● TÂCHES À RÉALISER:
1. D'après le texte du document, quelle somme l'accord conclu avec 15 États américains prévoit-il de payer ?
2. Reproduisez fidèlement le passage du texte du document qui commence par « Aux dernières nouvelles » et se termine par « victime ou agresseur. ».

● TEXTE DU DOCUMENT:
J'ai l'impression qu'il n'y a pas eu de procès proprement dit.
Aux dernières nouvelles (23 janvier 2025), il ya eu un accord avec 15 états US pour payer 7,4 milliards de $. Cet accord doit (devait ?) encore être validé par un tribunal.
Auparavant, des juges puis la Cour Suprême (juin 2024) ont décidé qu'elle ne pouvait pas se mettre en faillite.
Quant à tes positions sur le reste, garde les pour toi, les états totalitaires sont probablement d'accord avec toi sur le fait que la présomption d'innocence, c'est surfait. Et révise ce qu'est un meurtre, ça te fera du bien.
Le 11/04/2025 à 14h43
Le 09/04/2025 à 13h47
Il y avait notamment une personne (noire évidemment) que l'algorithme avait identifié comme étant un "futur point d'intérêt", sans pouvoir dire s'il serait victime ou agresseur.

● DONNÉES BRUTES:
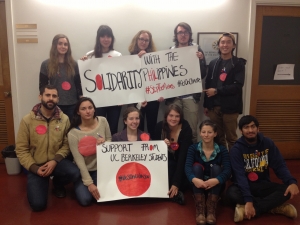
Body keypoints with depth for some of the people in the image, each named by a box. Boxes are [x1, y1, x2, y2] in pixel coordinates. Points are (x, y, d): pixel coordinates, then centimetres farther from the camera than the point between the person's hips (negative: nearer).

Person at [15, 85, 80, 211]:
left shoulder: (64, 119, -7)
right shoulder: (27, 120, -10)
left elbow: (67, 144, -9)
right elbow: (21, 149, -9)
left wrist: (55, 160, -24)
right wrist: (34, 168, -18)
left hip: (56, 161, 1)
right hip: (36, 165, -1)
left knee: (75, 174, -29)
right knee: (38, 204, -15)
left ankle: (57, 184, 8)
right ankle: (43, 184, 22)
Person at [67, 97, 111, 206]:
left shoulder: (102, 121, -11)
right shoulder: (73, 133, -20)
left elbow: (110, 141, 4)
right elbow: (79, 161, -17)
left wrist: (105, 143, -21)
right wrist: (89, 183, -17)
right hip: (84, 171, -2)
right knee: (85, 200, -16)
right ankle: (80, 186, 18)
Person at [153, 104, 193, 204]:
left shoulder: (185, 129, -25)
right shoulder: (159, 126, -17)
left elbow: (183, 156, -29)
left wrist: (176, 183, -34)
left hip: (183, 162, -1)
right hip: (167, 161, 1)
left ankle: (177, 190, 3)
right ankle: (175, 192, -7)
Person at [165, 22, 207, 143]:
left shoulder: (197, 50, 3)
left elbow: (203, 74, 0)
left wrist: (201, 60, -16)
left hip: (191, 96, -1)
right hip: (174, 96, 1)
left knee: (192, 130, 3)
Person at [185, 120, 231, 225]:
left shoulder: (222, 150, -7)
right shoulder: (193, 148, -6)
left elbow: (228, 171, -21)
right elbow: (187, 167, -21)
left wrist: (216, 180, -43)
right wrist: (194, 179, -44)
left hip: (215, 186, 0)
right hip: (198, 186, 0)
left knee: (216, 167, -26)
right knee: (197, 166, -26)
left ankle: (211, 209, -30)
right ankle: (200, 209, -32)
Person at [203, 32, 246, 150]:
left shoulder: (238, 64, -1)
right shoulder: (213, 63, 9)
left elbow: (237, 86, -12)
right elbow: (208, 85, 10)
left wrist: (217, 91, -15)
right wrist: (206, 104, 8)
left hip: (230, 107, -3)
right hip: (214, 106, 3)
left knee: (231, 138, 6)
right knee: (217, 137, 11)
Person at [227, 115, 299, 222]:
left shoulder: (267, 143, -3)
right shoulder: (236, 149, -15)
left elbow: (280, 165, -6)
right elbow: (240, 175, -25)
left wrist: (292, 182, -27)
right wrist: (248, 200, -36)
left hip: (263, 184, 3)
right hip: (244, 185, -3)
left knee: (287, 190, -24)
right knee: (232, 193, -36)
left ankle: (247, 210, -31)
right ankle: (274, 206, -23)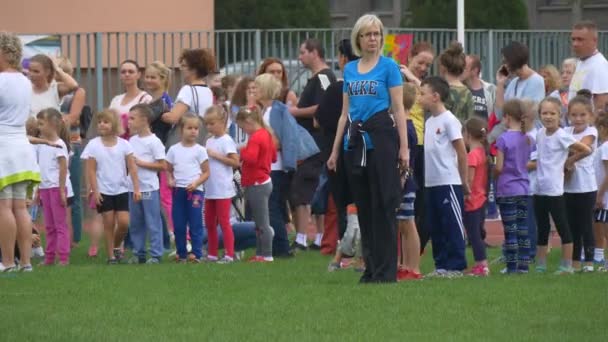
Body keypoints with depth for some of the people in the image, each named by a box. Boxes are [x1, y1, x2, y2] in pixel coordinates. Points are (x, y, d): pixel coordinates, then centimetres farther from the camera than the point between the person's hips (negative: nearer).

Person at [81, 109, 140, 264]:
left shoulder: (123, 144, -1)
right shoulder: (94, 145, -4)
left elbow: (132, 168, 0)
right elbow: (91, 171, -4)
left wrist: (136, 188, -6)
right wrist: (95, 191, -10)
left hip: (121, 189, 1)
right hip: (103, 191, -1)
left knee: (124, 222, -6)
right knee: (109, 223, -1)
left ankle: (116, 246, 20)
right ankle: (111, 255, 8)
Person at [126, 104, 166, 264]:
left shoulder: (153, 142, -9)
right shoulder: (132, 141, 11)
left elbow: (162, 165, -12)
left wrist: (141, 163, -15)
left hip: (149, 188, -7)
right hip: (134, 188, 7)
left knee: (153, 223, -3)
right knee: (135, 223, 11)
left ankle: (156, 255, 0)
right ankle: (138, 254, 18)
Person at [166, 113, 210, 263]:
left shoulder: (200, 150, 1)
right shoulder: (174, 150, 8)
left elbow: (206, 172, 1)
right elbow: (168, 169, 15)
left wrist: (196, 183, -14)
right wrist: (170, 180, -6)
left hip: (195, 190, -3)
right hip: (178, 190, 3)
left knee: (195, 224, -5)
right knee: (178, 225, 5)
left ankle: (197, 253, -1)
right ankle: (181, 254, 13)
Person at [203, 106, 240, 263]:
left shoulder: (226, 141, -10)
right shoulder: (210, 141, 13)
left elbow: (236, 162, -18)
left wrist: (216, 155, -17)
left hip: (223, 189, -8)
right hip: (210, 189, 8)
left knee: (224, 222, -6)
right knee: (209, 223, 12)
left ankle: (229, 254, -3)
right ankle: (212, 254, 20)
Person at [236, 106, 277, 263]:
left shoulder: (255, 138, -18)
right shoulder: (266, 135, 12)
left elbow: (251, 158, -33)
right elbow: (273, 157, 22)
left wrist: (242, 150, -16)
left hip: (256, 185, -10)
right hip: (264, 181, 10)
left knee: (262, 223, -6)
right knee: (261, 222, 15)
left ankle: (266, 255, -3)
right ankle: (261, 253, 20)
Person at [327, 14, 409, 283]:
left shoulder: (388, 66, -2)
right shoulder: (349, 69, 13)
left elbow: (398, 109, -5)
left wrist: (404, 147, -11)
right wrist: (335, 149, 14)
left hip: (381, 136, -6)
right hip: (355, 139, 6)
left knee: (383, 205, -6)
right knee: (363, 206, 8)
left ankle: (386, 271, -4)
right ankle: (371, 268, 13)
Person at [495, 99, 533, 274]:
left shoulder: (503, 139, -13)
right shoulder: (528, 139, 4)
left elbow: (499, 168, -13)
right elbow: (529, 164, 10)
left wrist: (493, 170, 8)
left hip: (507, 189, -5)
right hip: (524, 188, 5)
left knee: (510, 230, -2)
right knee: (523, 229, 9)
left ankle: (512, 266, -1)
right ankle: (524, 264, 9)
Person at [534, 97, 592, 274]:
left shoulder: (561, 136, -12)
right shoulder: (540, 134, 7)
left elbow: (586, 150, -15)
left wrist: (569, 161, -4)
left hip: (554, 190, -7)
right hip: (539, 189, 7)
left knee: (562, 227, 1)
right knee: (542, 229, 13)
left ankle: (567, 265, 6)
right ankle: (540, 265, 19)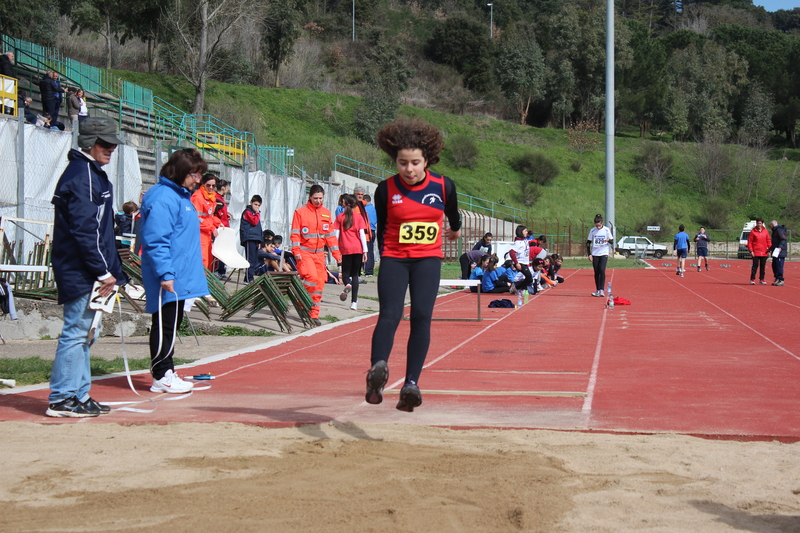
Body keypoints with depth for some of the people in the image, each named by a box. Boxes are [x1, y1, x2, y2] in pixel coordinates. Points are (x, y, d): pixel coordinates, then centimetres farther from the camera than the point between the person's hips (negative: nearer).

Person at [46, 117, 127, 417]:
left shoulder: (94, 174, 18)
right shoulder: (81, 176, -14)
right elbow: (84, 229, -21)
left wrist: (111, 270, 19)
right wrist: (103, 272, -19)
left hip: (88, 271, 10)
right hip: (80, 272, -10)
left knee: (82, 334, 13)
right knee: (75, 332, -7)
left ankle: (80, 396, 19)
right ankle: (61, 400, -3)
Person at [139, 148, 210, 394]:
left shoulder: (182, 196, 16)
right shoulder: (163, 197, -16)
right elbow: (155, 240, -22)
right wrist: (165, 274, -26)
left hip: (180, 277, 10)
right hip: (168, 280, -10)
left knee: (172, 325, 15)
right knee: (164, 326, -3)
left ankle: (165, 372, 23)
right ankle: (162, 377, 4)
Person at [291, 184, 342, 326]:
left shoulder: (326, 214, 10)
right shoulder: (301, 212, -3)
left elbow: (330, 235, 14)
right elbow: (295, 233, -5)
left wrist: (336, 253, 9)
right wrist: (296, 251, -16)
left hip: (319, 253, 5)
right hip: (305, 252, -5)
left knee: (320, 282, 2)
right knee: (312, 277, -23)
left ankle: (314, 314, 10)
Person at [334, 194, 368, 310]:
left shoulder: (340, 217, 3)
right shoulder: (359, 218, 3)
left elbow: (336, 234, 2)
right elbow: (362, 234, -2)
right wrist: (365, 251, -1)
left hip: (345, 249, -1)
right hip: (357, 249, 1)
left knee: (345, 273, 10)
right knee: (355, 274, 9)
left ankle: (347, 284, -27)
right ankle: (354, 302, 2)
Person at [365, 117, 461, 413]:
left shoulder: (444, 186, -3)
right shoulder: (386, 190, -4)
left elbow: (452, 212, 20)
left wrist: (455, 230, 38)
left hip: (428, 259, 0)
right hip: (394, 258, 0)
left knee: (421, 316, -16)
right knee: (389, 314, -20)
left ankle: (411, 383, -20)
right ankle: (378, 369, -40)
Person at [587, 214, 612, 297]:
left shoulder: (606, 230, -4)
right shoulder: (592, 231, 1)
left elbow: (612, 242, 1)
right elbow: (588, 243, 6)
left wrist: (608, 240, -23)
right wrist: (589, 254, -1)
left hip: (604, 253, -2)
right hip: (595, 254, 2)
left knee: (602, 270, -17)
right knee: (596, 272, 4)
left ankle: (602, 290, -17)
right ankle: (598, 291, 11)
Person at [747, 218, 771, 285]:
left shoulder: (765, 231, 6)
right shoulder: (753, 231, -2)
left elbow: (768, 241, 10)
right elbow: (749, 242, -2)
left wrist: (769, 249, 3)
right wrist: (751, 250, -8)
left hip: (764, 253, 3)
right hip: (756, 253, -3)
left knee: (763, 266, 7)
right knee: (755, 266, -4)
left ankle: (761, 279, 15)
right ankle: (752, 279, 1)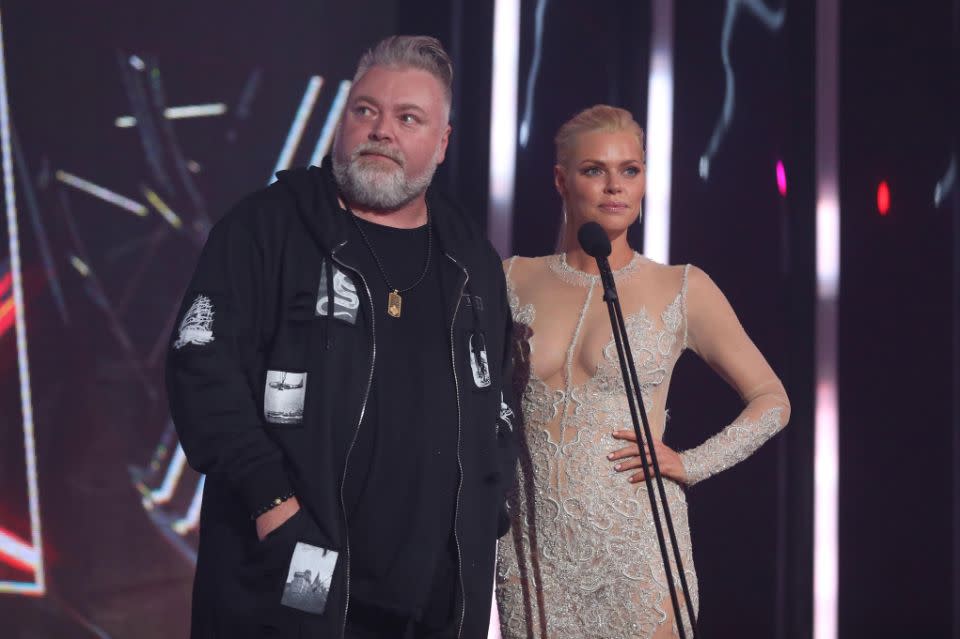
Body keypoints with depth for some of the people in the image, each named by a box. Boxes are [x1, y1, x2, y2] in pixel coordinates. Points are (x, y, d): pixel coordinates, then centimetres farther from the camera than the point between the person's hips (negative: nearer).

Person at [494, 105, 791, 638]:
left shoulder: (682, 290, 1)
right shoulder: (516, 281, 6)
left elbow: (772, 401, 7)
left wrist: (691, 464, -5)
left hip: (636, 545, -2)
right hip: (535, 549, 2)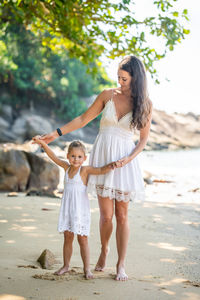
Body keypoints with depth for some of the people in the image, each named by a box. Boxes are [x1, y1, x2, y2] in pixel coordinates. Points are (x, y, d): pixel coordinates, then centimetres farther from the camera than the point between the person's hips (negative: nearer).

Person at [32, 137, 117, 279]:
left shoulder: (85, 170, -8)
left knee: (82, 239, 0)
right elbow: (53, 156, 6)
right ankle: (66, 265, 22)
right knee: (68, 238, 12)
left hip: (80, 209, -5)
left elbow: (100, 170, -20)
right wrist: (42, 143, -2)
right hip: (67, 208, 5)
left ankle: (87, 268, 8)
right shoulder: (67, 167, 7)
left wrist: (110, 166, -39)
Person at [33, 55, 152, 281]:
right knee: (106, 215, -1)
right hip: (102, 156, 1)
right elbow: (84, 119, 7)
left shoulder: (144, 104, -2)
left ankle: (121, 264, 13)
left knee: (122, 216, 1)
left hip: (124, 159, 0)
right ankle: (104, 250, 27)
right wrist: (56, 133, 6)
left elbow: (144, 138, 4)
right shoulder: (108, 95, -1)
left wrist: (129, 158, -11)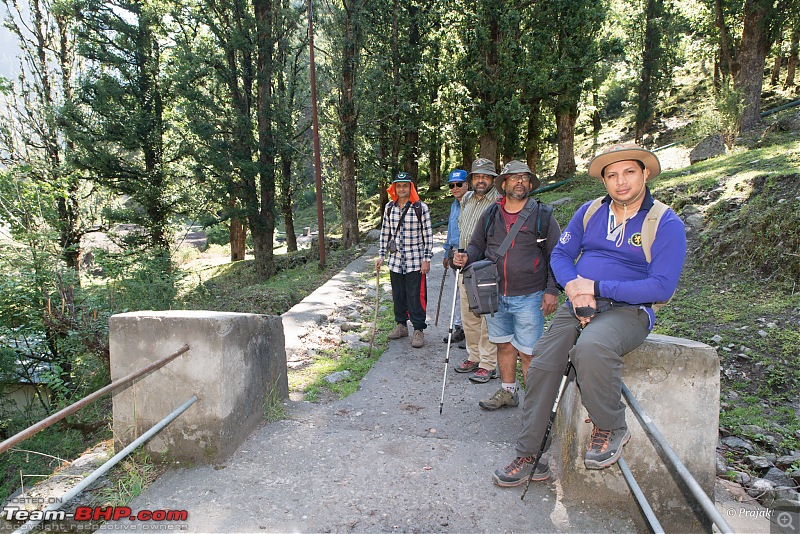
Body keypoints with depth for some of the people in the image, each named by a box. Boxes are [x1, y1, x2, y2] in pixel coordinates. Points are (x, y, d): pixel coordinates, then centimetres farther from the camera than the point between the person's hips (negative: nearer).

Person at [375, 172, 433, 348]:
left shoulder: (421, 207, -6)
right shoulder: (389, 208, 7)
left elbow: (428, 234, -6)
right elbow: (385, 233, 13)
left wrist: (426, 259, -9)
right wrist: (381, 255, 9)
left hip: (415, 262, -5)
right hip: (395, 261, 5)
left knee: (416, 296, -2)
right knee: (398, 294, 14)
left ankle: (418, 330, 9)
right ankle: (401, 325, 30)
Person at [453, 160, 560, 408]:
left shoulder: (543, 215, -1)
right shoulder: (489, 216, 7)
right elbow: (477, 245, 15)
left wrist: (552, 290, -7)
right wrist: (466, 257, -8)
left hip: (529, 297, -4)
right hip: (495, 295, 4)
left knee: (528, 352, -1)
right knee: (504, 345, 16)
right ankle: (508, 391, 34)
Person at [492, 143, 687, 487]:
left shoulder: (666, 224, -5)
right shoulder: (589, 212, 10)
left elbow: (662, 287, -12)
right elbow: (560, 254, 12)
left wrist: (596, 287, -17)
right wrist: (574, 287, -10)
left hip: (627, 310, -5)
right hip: (578, 305, 5)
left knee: (591, 347, -36)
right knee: (542, 366, -9)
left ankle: (611, 428, -8)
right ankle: (528, 456, 7)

● RÉPONSES NUMÉROTÉES:
1. 7,4 milliards de dollars.

2.
Aux dernières nouvelles (23 janvier 2025), il ya eu un accord avec 15 états US pour payer 7,4 milliards de $. Cet accord doit (devait ?) encore être validé par un tribunal.
Auparavant, des juges puis la Cour Suprême (juin 2024) ont décidé qu'elle ne pouvait pas se mettre en faillite.
Quant à tes positions sur le reste, garde les pour toi, les états totalitaires sont probablement d'accord avec toi sur le fait que la présomption d'innocence, c'est surfait. Et révise ce qu'est un meurtre, ça te fera du bien.
Le 11/04/2025 à 14h43
Le 09/04/2025 à 13h47
Il y avait notamment une personne (noire évidemment) que l'algorithme avait identifié comme étant un "futur point d'intérêt", sans pouvoir dire s'il serait victime ou agresseur.